Parando para analisar, a história das coisas é engraçada. No cinema, há certos filmes que se beneficiam em larga escala do efeito lapidoso do tempo, também conhecido como o maior crítico de todos, tal qual o recente O Irlandês, uma obra que se vale inteiramente do legado da filmografia de seu diretor, Martin Scorsese, a fim de ser um genuíno clássico do cinema contemporâneo acerca do impacto que anos e décadas exercem sobre tudo – até mesmo famílias, amizades e a nossa visão de mundo. O tempo, senhor implacável das coisas, torna o produto refinado quando bem conservado, ou ainda embolorado se passar do ponto e ir pelo caminho oposto no tangível hall das qualidades. E é justamente nessa categoria um tanto injusta, diga-se de passagem, que se encontra O Poderoso Chefão – Parte III, ou o exausto e super tardio final da saga dos mafiosos italianos Corleone numa América que ajudaram a modelar.
Antes de mais nada, é bom deixar claro que esse mesmo tempo fez bem a conclusão da história da famiglia, e hoje, a Parte III parece bem menos ofensiva do que certamente foi no seu lançamento, há trinta anos atrás. Com dois filmes impecáveis vindos antes e que fizeram história em todos os sentidos, a expectativas para o grande finale era incomensurável. Como iriam terminar os passos de Michael Corleone, agora o patriarca velho e inseguro repleto de sangue nas mãos, era o que todo mundo queria ver, com o retorno de Al Pacino, prometendo uma atuação extraordinária, e na cadeira da direção, o mesmo Coppola que nos presentou com tantas joias, no passado. Não seria exagero dizer que a recepção da crítica, e público, para este filme foi uma das mais decepcionantes que Hollywood e a imprensa especializada já testemunharam, intitulando-o de desvirtuoso, e desrespeitoso ao material insuperável de outrora. Se Da Vinci não conseguiu superar sua Monalisa, Coppola também não fez milagres.

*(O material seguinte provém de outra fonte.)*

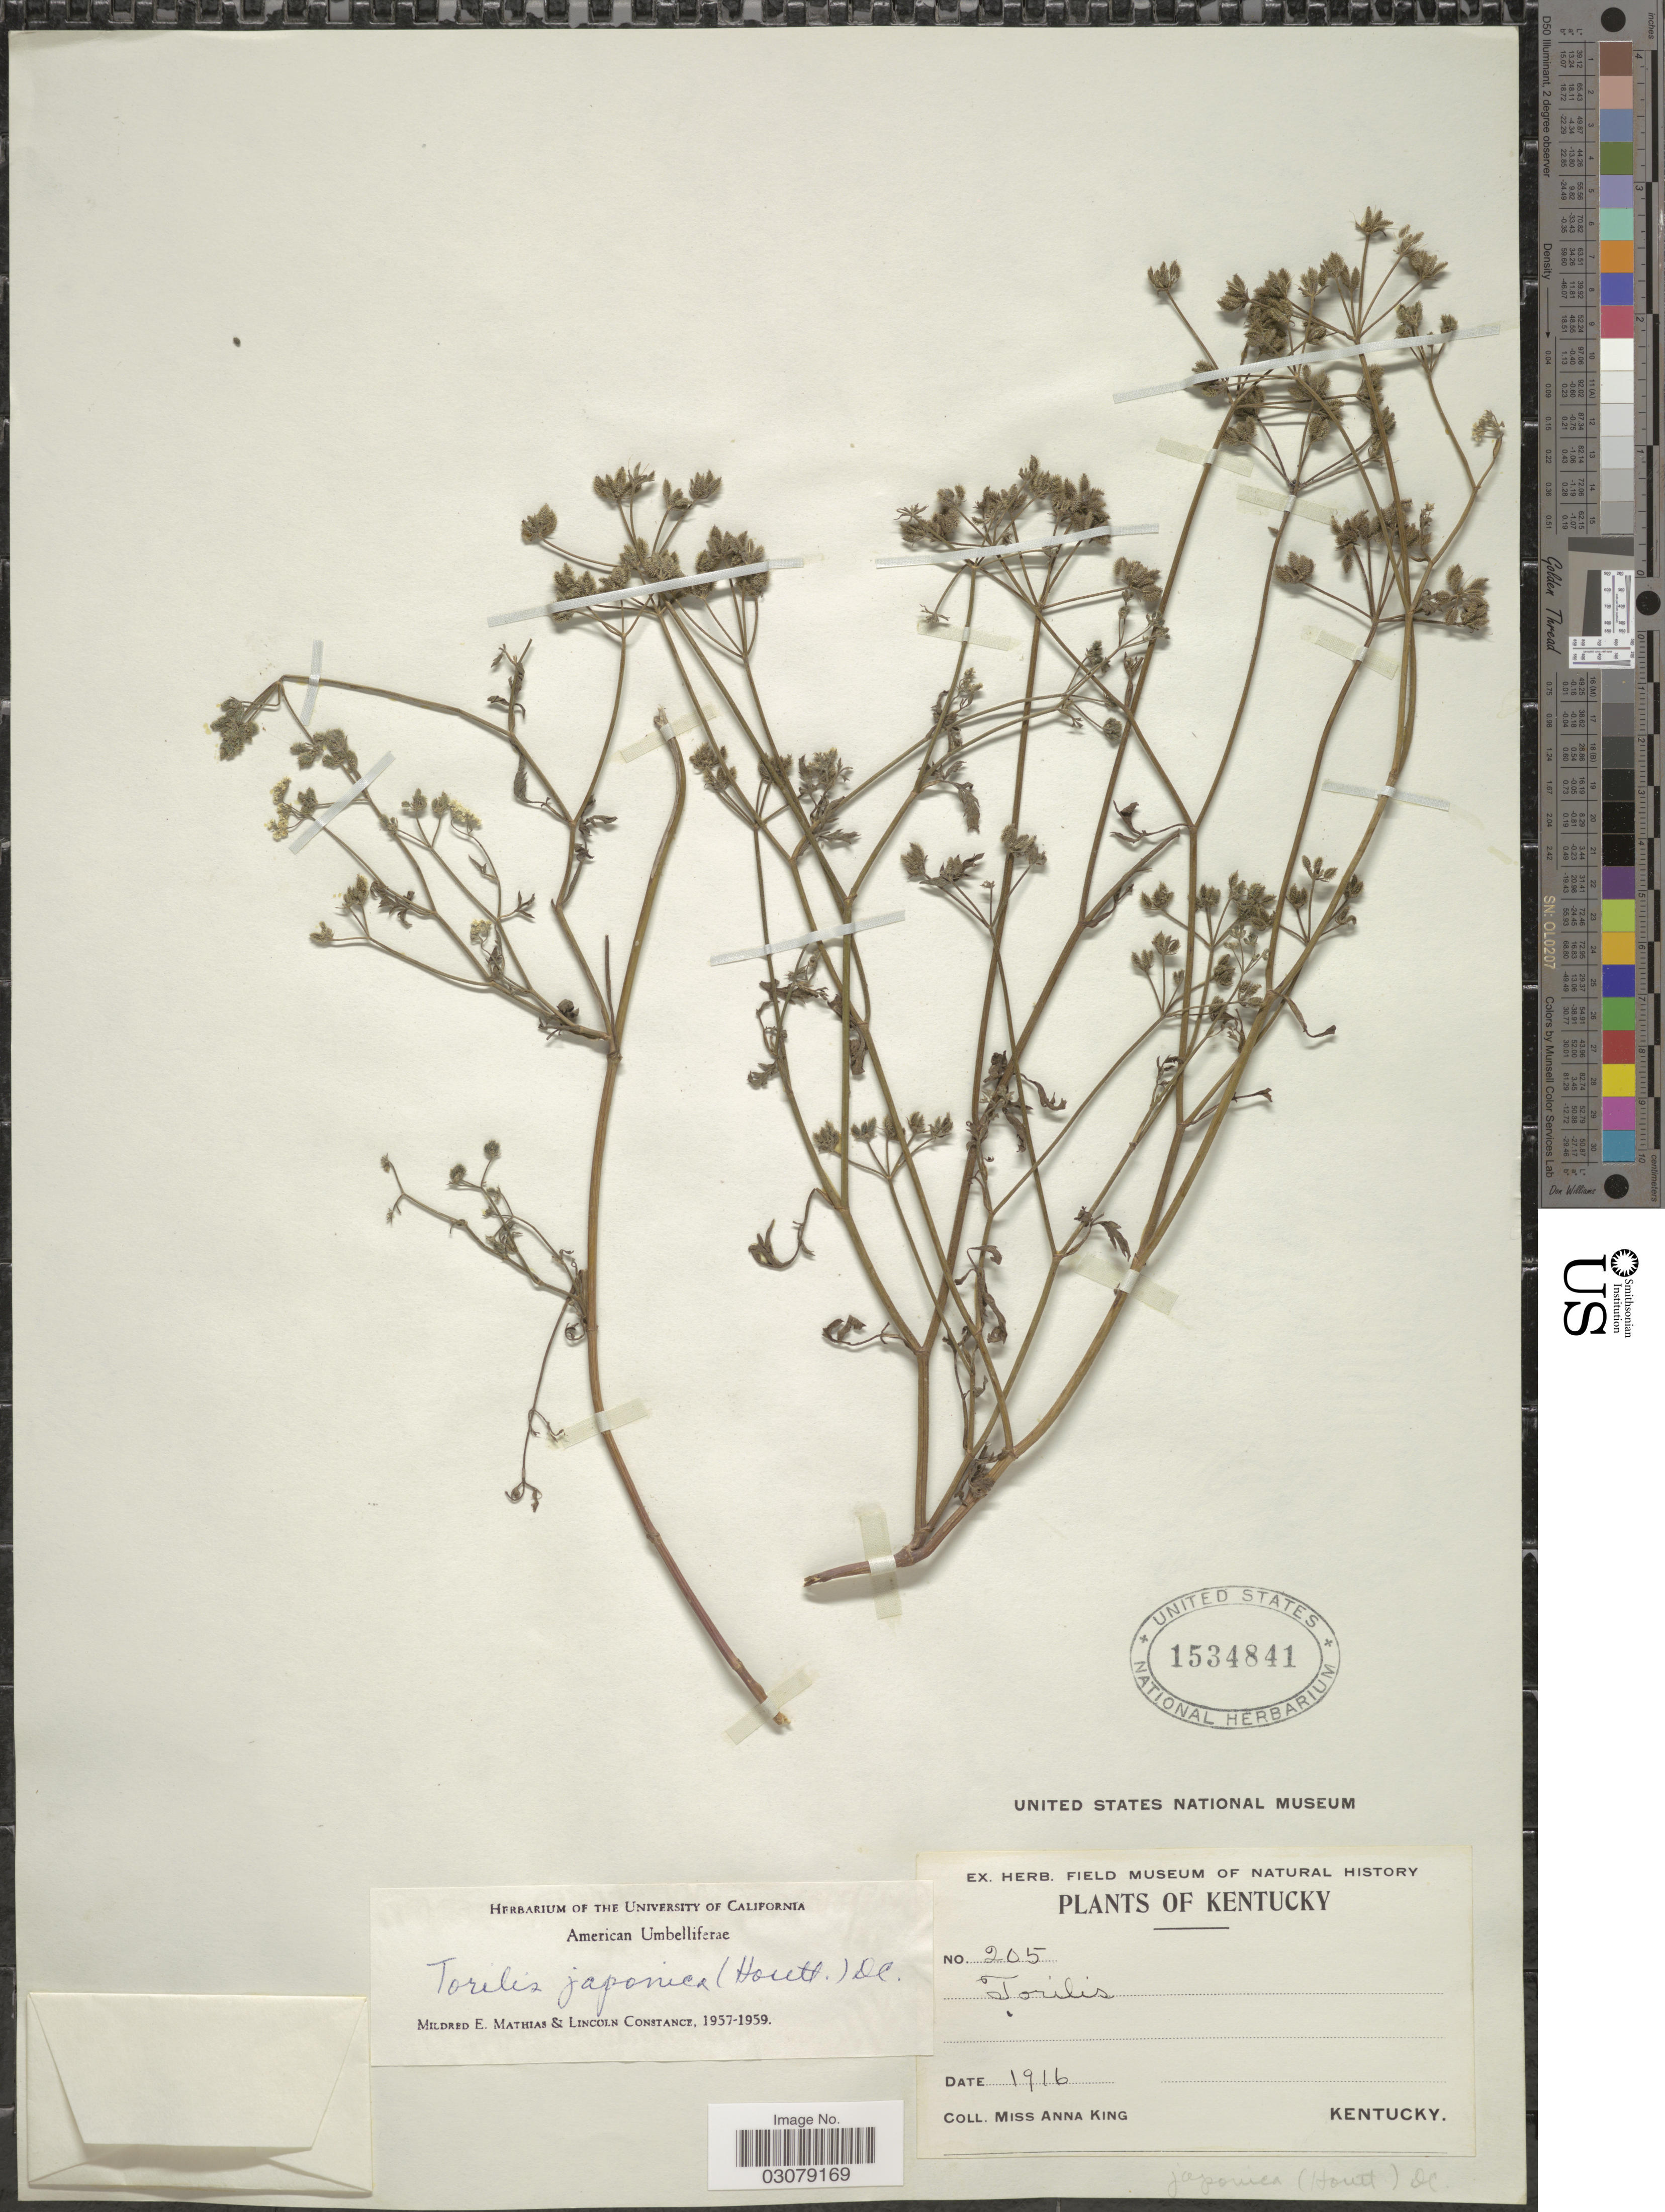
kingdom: Plantae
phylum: Tracheophyta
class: Magnoliopsida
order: Apiales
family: Apiaceae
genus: Torilis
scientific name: Torilis japonica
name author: (Houtt.) DC.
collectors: A. King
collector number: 205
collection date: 1916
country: United States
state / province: Kentucky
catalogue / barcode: US 1534841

Assim, Chefão III continua o menos interessante, de fato, da trilogia, mas não por isso um dos piores filmes já feitos, como se deu a impressão no começo da década de 90. Seu grande problema, agora focando no peso insustentável que o poder tem sobre os ombros de Michael e da família Corleone inteira, numa atmosfera de constante ataque e perturbação, como se a realidade das famílias da velha máfia americana estivesse prestes a literalmente explodir (como acontece na cena do jantar), o grande equívoco da história parece não ser sua condução, e sim o momento que ela foi apresentada. Coppola faz bonito na direção, mesmo que seja um trabalho morno e sem as virtudes espetaculares de O Poderoso Chefão e O Poderoso Chefão Parte II, mas o chá de banco de quase 16 anos atrapalhou demais o andamento e a vitalidade desse terceiro filme, tão prejudicado pela espera na qual foi concebido. É como se fosse um spin-off das duas primeiras obras, ou um especial de fim de ano para homenagear os júbilos que vieram antes, e não tem elenco nem trilha-sonora de luxo no mundo que consegue esconder isso.

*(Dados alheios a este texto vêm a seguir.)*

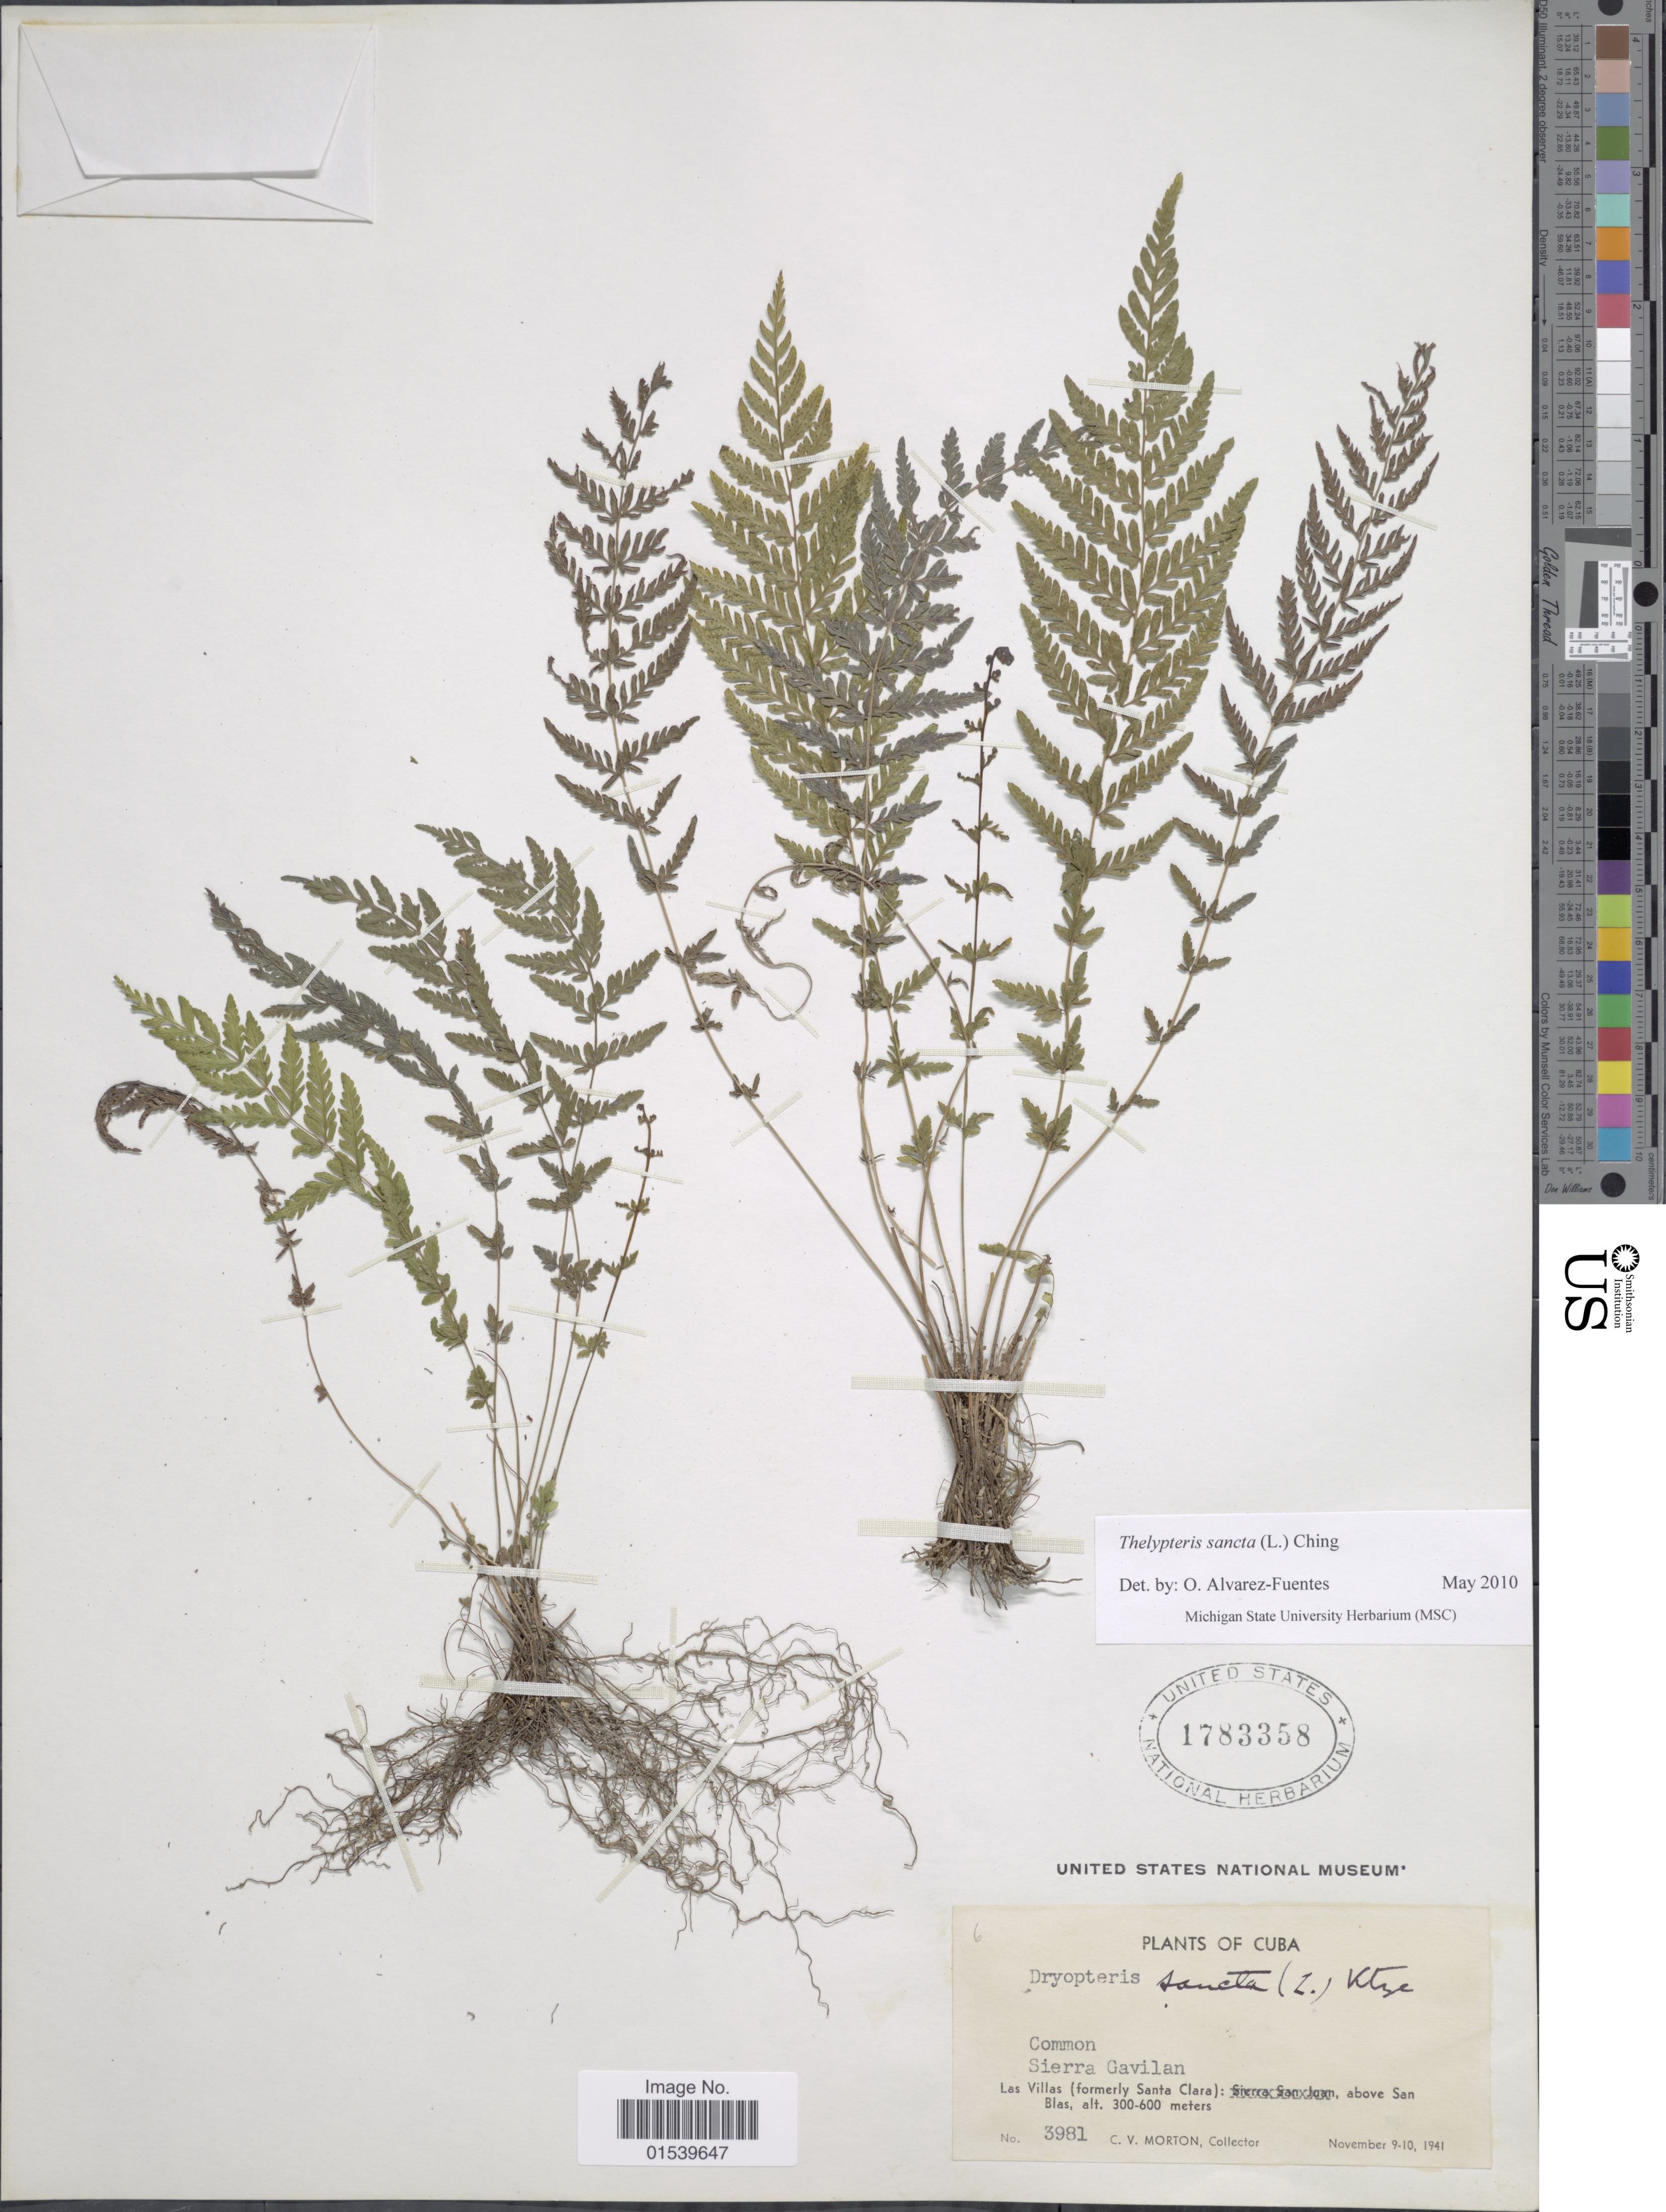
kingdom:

Essa sensação de “raspa do tacho”, ironicamente, dialoga com o principal tema do filme: arrependimento, por uma vida de criminalidade e precificação dos valores morais de uma família – ou mais precisamente, de um homem, o pobre Michael que, de várias maneiras, ainda parece viver sob a sombra das mortes de suas vidas, as que lhe ocorreram e as que fez. Em determinadas cenas, as mais trágicas possíveis beirando o exagero, O Poderoso Chefão – Parte III exerce um poder na tela apelativo, como se nos quisesse emocionar pelos motivos mais gratuitos, e fáceis possíveis. Deixaram a maestria de lado e optaram por um final digno, mas embolorado, por mais que o esforço criativo de Coppola e seus atores transpareça seja no regular ritmo do filme, seja nas atuações do longa (Andy Garcia foi o maior acerto, e Sofia Coppola, o maior equívoco). No mesmo ano do cansado Chefão III, Scorsese veio com o grande Os Bons Companheiros, e o recado para Coppola foi claro: os tempos são outros.